- Direction
Please write out again, character for character, the rows starting at the one containing "list Cereare de" and ending at the one containing "1041, 1122, 1070]".

- Provided data
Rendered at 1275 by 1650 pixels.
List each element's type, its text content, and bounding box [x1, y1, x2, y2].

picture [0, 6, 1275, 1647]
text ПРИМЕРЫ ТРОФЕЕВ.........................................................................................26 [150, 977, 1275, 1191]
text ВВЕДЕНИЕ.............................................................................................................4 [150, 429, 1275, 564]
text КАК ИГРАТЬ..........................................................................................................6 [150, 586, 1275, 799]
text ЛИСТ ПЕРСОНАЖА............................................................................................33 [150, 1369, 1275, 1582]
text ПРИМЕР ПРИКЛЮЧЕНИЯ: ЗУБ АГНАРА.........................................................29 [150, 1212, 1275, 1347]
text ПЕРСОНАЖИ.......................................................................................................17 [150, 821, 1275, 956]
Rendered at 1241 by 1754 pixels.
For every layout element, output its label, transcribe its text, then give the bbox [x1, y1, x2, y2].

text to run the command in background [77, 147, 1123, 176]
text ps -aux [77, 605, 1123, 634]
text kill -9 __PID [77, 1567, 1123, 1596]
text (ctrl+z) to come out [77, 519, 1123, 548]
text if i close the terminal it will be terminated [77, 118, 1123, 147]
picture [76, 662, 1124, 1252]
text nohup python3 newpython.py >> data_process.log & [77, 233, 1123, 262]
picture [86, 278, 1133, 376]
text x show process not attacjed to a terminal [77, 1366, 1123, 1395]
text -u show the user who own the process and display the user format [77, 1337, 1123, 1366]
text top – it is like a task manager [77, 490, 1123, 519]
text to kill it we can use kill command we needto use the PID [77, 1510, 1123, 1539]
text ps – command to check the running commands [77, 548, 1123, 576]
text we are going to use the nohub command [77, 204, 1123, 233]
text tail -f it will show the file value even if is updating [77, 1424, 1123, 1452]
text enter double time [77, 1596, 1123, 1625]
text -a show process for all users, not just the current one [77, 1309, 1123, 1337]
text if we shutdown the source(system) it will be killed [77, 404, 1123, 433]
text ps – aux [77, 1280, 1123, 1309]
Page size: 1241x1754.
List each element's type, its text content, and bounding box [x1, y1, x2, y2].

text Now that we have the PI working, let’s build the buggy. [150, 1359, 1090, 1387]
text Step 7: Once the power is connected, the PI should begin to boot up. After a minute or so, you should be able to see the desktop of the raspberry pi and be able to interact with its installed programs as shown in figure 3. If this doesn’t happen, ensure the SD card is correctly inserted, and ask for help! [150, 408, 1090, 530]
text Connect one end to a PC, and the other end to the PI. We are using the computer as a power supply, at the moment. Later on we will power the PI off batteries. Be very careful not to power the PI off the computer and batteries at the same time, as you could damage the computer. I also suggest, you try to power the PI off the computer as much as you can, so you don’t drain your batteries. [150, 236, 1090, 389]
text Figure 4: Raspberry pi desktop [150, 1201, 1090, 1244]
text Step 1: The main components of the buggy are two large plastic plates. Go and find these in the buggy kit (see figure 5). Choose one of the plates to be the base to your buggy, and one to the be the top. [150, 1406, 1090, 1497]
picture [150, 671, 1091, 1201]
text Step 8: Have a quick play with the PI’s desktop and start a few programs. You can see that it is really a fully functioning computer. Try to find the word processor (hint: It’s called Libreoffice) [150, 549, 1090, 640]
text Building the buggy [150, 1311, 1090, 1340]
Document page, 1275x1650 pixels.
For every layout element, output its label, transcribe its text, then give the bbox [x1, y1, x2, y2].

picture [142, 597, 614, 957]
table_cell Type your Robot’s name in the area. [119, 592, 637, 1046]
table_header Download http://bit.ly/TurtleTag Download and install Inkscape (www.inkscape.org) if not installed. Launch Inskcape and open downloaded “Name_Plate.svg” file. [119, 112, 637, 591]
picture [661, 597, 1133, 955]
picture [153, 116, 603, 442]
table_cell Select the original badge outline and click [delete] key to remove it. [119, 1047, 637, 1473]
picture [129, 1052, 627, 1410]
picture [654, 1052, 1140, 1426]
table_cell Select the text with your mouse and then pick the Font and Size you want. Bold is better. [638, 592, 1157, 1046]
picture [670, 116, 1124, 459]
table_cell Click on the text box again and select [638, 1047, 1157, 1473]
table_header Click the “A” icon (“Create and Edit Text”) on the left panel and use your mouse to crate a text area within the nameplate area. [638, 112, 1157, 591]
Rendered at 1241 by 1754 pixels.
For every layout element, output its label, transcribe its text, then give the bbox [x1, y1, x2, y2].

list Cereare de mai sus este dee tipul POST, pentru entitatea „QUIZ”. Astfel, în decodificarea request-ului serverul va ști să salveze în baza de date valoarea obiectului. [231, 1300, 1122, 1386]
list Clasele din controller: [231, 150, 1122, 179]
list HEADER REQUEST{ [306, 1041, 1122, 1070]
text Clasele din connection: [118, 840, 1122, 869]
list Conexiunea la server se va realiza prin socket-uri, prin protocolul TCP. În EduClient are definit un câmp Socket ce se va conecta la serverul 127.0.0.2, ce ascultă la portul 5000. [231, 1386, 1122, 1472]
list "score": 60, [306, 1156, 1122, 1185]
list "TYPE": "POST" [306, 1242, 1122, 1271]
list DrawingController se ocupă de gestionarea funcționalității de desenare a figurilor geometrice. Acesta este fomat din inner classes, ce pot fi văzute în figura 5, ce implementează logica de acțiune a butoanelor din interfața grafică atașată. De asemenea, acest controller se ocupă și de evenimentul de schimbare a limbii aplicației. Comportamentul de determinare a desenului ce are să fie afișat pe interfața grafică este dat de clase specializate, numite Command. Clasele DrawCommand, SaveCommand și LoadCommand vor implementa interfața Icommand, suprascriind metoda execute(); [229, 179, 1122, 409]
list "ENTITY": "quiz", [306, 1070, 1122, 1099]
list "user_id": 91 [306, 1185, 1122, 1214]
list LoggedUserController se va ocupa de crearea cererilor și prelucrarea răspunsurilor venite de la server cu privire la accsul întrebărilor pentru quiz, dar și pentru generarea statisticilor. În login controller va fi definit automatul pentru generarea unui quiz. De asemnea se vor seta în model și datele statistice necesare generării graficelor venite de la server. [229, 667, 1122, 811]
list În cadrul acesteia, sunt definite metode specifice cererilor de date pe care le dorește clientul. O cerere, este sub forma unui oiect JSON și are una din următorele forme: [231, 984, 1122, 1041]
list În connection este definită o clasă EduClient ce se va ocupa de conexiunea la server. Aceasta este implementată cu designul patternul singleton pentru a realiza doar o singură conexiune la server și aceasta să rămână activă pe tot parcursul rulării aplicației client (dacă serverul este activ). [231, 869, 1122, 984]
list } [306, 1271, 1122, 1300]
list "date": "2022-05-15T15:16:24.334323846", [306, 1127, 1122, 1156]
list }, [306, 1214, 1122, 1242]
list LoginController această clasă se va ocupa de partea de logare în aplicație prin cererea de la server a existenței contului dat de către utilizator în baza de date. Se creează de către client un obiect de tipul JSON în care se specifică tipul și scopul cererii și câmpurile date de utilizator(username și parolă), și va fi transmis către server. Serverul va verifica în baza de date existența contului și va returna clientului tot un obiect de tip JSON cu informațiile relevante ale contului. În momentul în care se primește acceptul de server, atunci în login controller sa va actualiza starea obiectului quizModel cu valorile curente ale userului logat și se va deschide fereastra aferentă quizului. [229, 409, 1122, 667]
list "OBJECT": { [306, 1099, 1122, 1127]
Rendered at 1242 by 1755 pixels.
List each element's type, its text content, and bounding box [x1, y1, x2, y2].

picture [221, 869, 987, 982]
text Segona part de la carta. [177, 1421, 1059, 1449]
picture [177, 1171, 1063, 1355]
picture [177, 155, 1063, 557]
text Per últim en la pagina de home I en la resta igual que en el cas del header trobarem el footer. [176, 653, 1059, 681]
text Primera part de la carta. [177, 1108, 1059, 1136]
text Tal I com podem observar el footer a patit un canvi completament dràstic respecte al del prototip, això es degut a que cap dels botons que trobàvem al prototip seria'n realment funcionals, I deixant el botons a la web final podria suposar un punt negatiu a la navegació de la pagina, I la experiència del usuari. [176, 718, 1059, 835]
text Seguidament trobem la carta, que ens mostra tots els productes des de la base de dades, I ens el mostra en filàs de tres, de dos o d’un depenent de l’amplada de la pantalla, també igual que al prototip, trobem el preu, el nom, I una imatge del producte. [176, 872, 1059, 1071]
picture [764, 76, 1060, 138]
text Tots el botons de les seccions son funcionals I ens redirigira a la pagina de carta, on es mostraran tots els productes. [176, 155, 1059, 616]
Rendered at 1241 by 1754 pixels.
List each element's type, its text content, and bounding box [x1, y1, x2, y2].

- Written answer
list Cereare de mai sus este dee tipul POST, pentru entitatea „QUIZ”. Astfel, în decodificarea request-ului serverul va ști să salveze în baza de date valoarea obiectului. [231, 1300, 1122, 1386]
list Clasele din controller: [231, 150, 1122, 179]
list HEADER REQUEST{ [306, 1041, 1122, 1070]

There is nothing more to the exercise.